Beide Weine rufen noch einmal in Erinnerung, dass es 2014 schwieriger als 2015 war guten Wein zu erzeugen. Bei den Riesling GGs, es werden Weilberg und Saumagen 2015 in Wiesbaden zu probieren sein, bin ich zuversichtlich großen Stoff zu sehen. Der mir zugesandte Nussriegel (Erste Lage) ist ein Wohlfühlwein. Da wird die Verkostungsnotiz zum Schlagertext, reimt sich Sonne auf Wonne. In anderen Jahren (oder bei anderen Betrieben) geht so etwas als ordentliches GG durch.
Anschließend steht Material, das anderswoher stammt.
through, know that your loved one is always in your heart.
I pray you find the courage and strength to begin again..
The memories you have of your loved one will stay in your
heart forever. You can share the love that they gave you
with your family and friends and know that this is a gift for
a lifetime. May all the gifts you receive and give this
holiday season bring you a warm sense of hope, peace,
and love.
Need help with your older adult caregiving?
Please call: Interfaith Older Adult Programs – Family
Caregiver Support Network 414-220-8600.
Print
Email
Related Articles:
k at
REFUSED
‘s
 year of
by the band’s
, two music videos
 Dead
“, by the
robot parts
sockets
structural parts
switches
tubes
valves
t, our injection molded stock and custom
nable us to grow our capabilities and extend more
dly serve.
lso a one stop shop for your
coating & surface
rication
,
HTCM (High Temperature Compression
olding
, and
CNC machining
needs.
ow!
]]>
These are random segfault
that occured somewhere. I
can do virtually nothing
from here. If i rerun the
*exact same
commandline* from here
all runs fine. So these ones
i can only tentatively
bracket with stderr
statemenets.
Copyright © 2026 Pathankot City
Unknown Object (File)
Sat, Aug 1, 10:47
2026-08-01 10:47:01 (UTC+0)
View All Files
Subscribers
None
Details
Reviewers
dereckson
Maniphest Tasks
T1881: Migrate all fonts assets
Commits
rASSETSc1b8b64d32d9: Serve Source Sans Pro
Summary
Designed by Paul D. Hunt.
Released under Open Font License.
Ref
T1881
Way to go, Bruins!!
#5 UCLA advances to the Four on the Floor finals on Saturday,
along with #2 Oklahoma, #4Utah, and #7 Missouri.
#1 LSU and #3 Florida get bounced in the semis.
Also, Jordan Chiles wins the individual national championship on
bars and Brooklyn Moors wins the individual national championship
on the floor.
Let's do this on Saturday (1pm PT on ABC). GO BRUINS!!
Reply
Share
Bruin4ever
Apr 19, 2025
Rings Ungsteiner Nussriegel, Riesling Erste Lage, 2015, Pfalz. Typische Nase eines Rieslings aus warmen Jahr mit satter Aprikose und etwas tropischer Frucht. Am Gaumen jung, dicht, mollig, nur moderate Säure, aber auch nicht zu viel Zucker. Das ergibt feines Spiel in einem vollen Wein, dessen 12,5% Alkohol fein wirken. Die Frucht ist sehr klar (also nicht marmeladig), Aprikose, Pfirsich, Maracuja, dazu leichter Gerbstoff, ordentliche Frische, große Tiefe und Dichte. Lang und mineralisch/phenolisch im Abgang. Zeigt Potential ohne kompliziert zu sein – und macht jetzt richtig viel Spaß. In der Kategorie ‚Erste Lage‘ ganz weit vorne. Ein Wein für die Kategorie ‚Herzenswein‘.
Disclaimer (1): Die Weine waren Verkostungsmuster des Weingutes.
Disclaimer (2): Ein Riesling Erste Lage Steinacker 2015 gehörte ebenfalls zum Paket und verzückte mich dermaßen, dass ich prompt den Notizzettel verlegt habe. Ich weiß nur noch, dass er dem Nussriegel in nichts nachstand.